What you need to do: Transcribe every line of the listing below with the same wording and line order, and leave the pictures out of your answer.

--- START ---

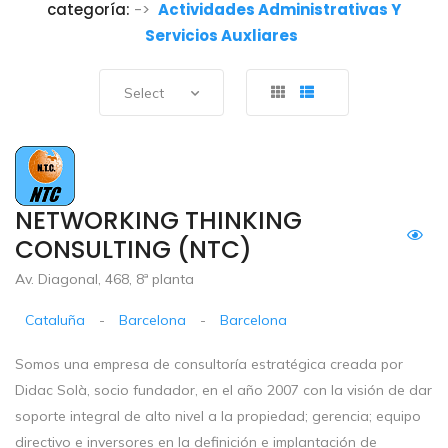
categoría:
->
Actividades Administrativas Y
Servicios Auxliares
Select
NETWORKING THINKING
CONSULTING (NTC)
Av. Diagonal, 468, 8ª planta
Cataluña
-
Barcelona
-
Barcelona
Somos una empresa de consultoría estratégica creada por
Didac Solà, socio fundador, en el año 2007 con la visión de dar
soporte integral de alto nivel a la propiedad; gerencia; equipo
directivo e inversores en la definición e implantación de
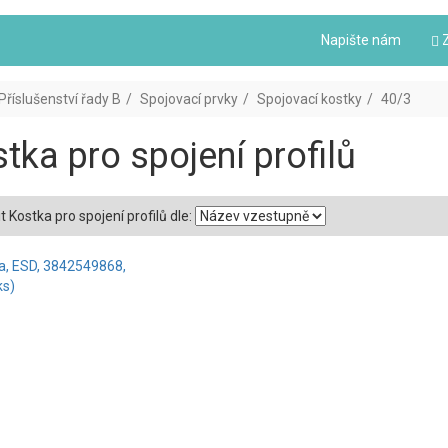
Napište nám
Z
Příslušenství řady B
Spojovací prvky
Spojovací kostky
40/3
tka pro spojení profilů
t Kostka pro spojení profilů dle:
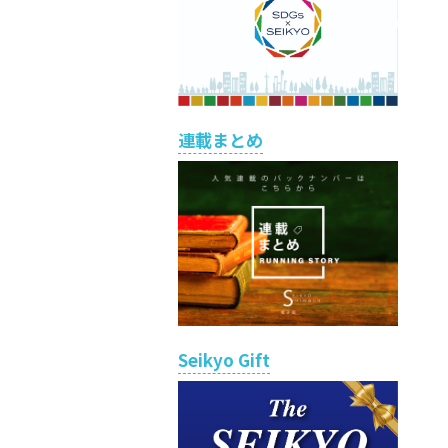
連載まとめ
Seikyo Gift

--- END ---

Final answer:
categoría:
->
Actividades Administrativas Y
Servicios Auxliares
Select
NETWORKING THINKING
CONSULTING (NTC)
Av. Diagonal, 468, 8ª planta
Cataluña
-
Barcelona
-
Barcelona
Somos una empresa de consultoría estratégica creada por
Didac Solà, socio fundador, en el año 2007 con la visión de dar
soporte integral de alto nivel a la propiedad; gerencia; equipo
directivo e inversores en la definición e implantación de
Napište nám
Z
Příslušenství řady B
Spojovací prvky
Spojovací kostky
40/3
tka pro spojení profilů
t Kostka pro spojení profilů dle:
連載まとめ
Seikyo Gift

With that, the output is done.